Pourquoi se concentrer sur la jeunesse ?  

En ce qui concerne l'implication des adolescents et des jeunes dans le débat sur la santé universelle, le Dr Choonara, qui est également un ancien membre du Conseil de la jeunesse de l'Union africaine et de la Commission de la Conférence internationale sur l'agenda de la santé en Afrique (AHAIC) sur la couverture sanitaire universelle en Afrique, a souligné que les enfants et les adolescents sont très importants dans le débat sur la santé universelle parce que "c'est à cet âge que l'on développe ses habitudes de santé et ses pratiques sociales". De même, a-t-elle noté, lorsque les adolescents et les jeunes sont impliqués dans le débat sur la CSU, cela leur permet d'apprendre à prévenir certains modes de vie addictifs, notamment la consommation d'alcool, d'aliments transformés, d'aliments sucrés et de tabac.

" Si vous créez une population en bonne santé à cet âge, cela signifie que tout le cycle de vie sera probablement en bonne santé".

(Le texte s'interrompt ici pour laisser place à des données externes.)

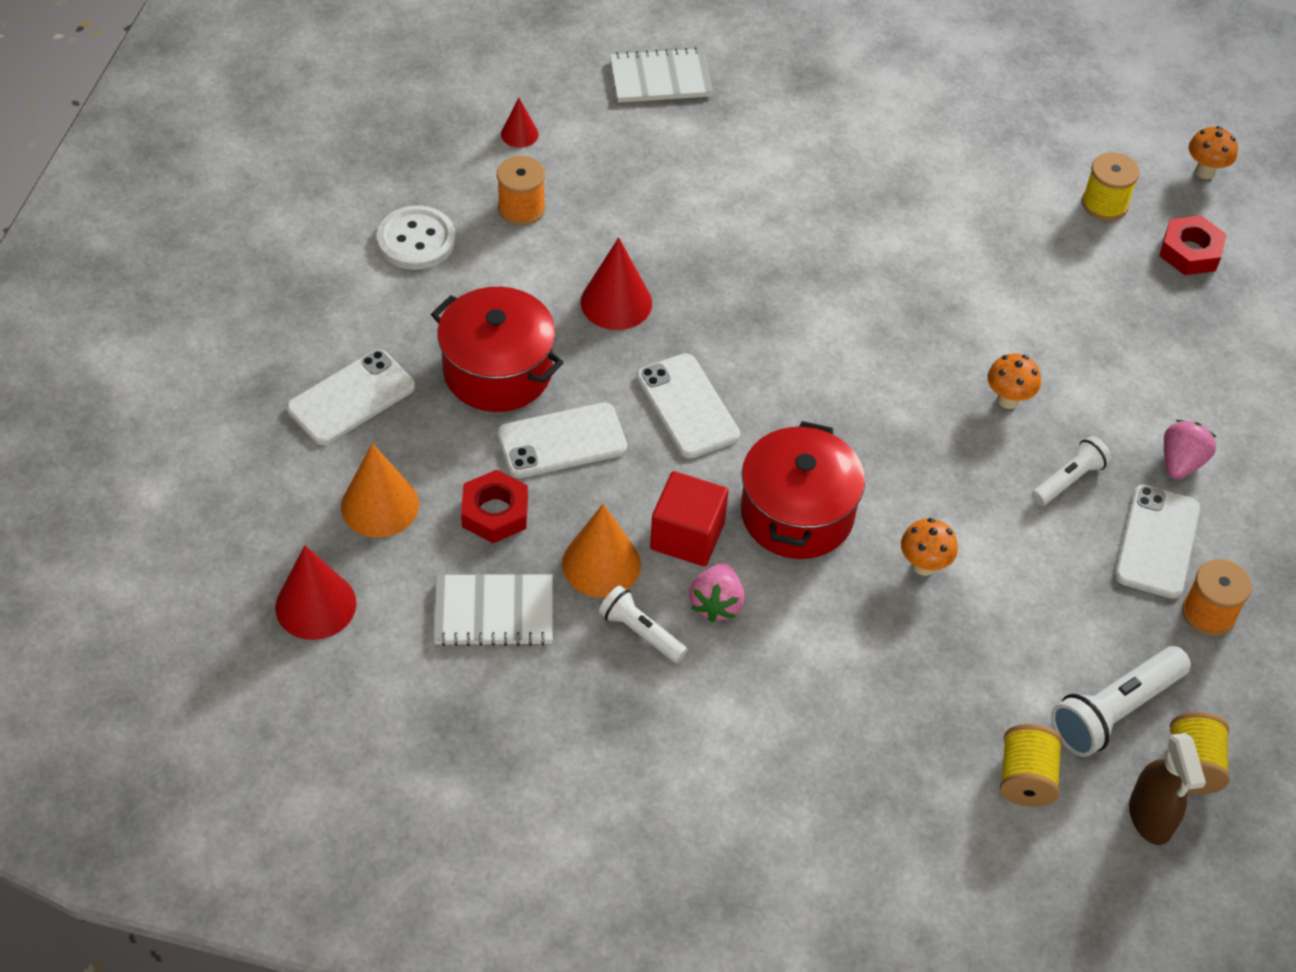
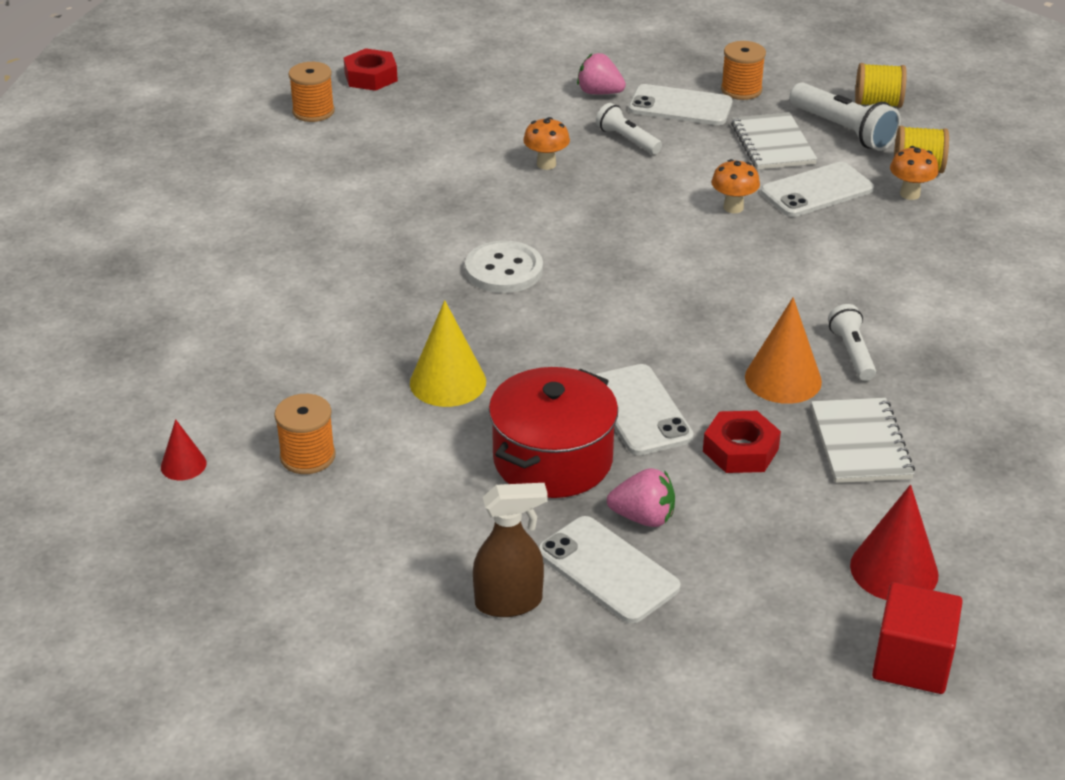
camera: 90 degrees left, 15 degrees down
(380, 505) = (752, 533): orange cone -> none
(416, 240) = (358, 537): white button -> white button (504, 270)
(616, 302) = (448, 382): red cone -> yellow cone
(641, 632) = (852, 353): white flashlight -> white flashlight turned 135 degrees clockwise
(660, 78) = (104, 362): white notebook -> white notebook (773, 144)
(687, 406) = (581, 333): white phone -> white phone (817, 191)
(687, 536) = (736, 329): red cube -> red cube (912, 662)
(716, 604) = (806, 312): pink strawberry -> pink strawberry (643, 517)
(797, 514) = (695, 270): red pot -> none
(1104, 204) = (313, 111): yellow spool -> orange spool
(1150, 818) = (928, 121): brown spray bottle -> brown spray bottle (509, 602)
(1205, 171) = (276, 65): orange mushroom -> orange mushroom (910, 194)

Elle a ajouté que cela contribuerait également à réduire les maladies liées au mode de vie, telles que le diabète et l'hypertension, au sein de la population. Le Dr Choonara a fait valoir que, compte tenu du rôle essentiel des jeunes dans la réalisation de la santé publique universelle, il était nécessaire de les impliquer à tous les niveaux de la prise de décision afin qu'ils apportent les bonnes contributions à cette réflexion.

Innovation et jeunesse 

Elle a également exhorté les gouvernements africains à aider les innovateurs de la région à trouver des solutions pour répondre aux besoins de la région en matière de santé. Elle a expliqué que de nombreuses régions du monde dépendent désormais largement des technologies et des innovations pour fournir des soins de santé de qualité à leur population et que l'Afrique ne devrait pas faire exception. Elle a également exhorté les jeunes innovateurs de la région à collaborer avec le secteur privé si les gouvernements ne sont pas en mesure de répondre à leurs besoins de financement. Le Dr Choonara a donc félicité Speak Up Africa pour son initiative de soutien financier aux jeunes innovateurs africains dans le domaine de la santé.

" Cette source d'incitations est excellente. Elle leur donne le coup de pouce dont ils ont besoin. "

Pour elle, "cette source d'incitations est excellente. Elle leur donne le coup de pouce dont ils ont besoin", soulignant que des pays comme l'Inde et la Chine s'appuient largement sur les innovations et la technologie pour développer leurs soins de santé et que ce sont surtout les jeunes qui sont à l'origine de ce type d'initiatives.

Elle a également exhorté les gouvernements africains à adopter de nouvelles façons de faire pour s'assurer que la région n'est pas exclue de la fourniture de soins de qualité, accessibles et abordables à ses citoyens, à tout moment et dans tous les domaines.

" Une fois que le système de soins de santé du secteur public fonctionnera de manière archaïque, rien ne changera. "

Prix des jeunes innovateurs africains pour la santé 

Le prix "Africa Young Innovators for Health" est un programme phare lancé par la Fédération internationale de l'industrie du médicament (FIIM) et Speak Up Africa pour reconnaître et récompenser les projets innovants de jeunes entrepreneurs africains dans le secteur de la santé. 

Il est soutenu par AMREF Health Africa, BroadReach, Ecobank Academy, la Fondation Galien, IntraHealth International, Microsoft 4 Afrika, RBM Partnership to End Malaria, Social Change Factory, Africa.com et Scidev.net.

La première édition du prix, lancée en décembre 2021, a mis en lumière des solutions innovantes visant à soutenir les professionnels de la santé qui ouvrent la voie en matière de prestation de soins et de promotion de la santé.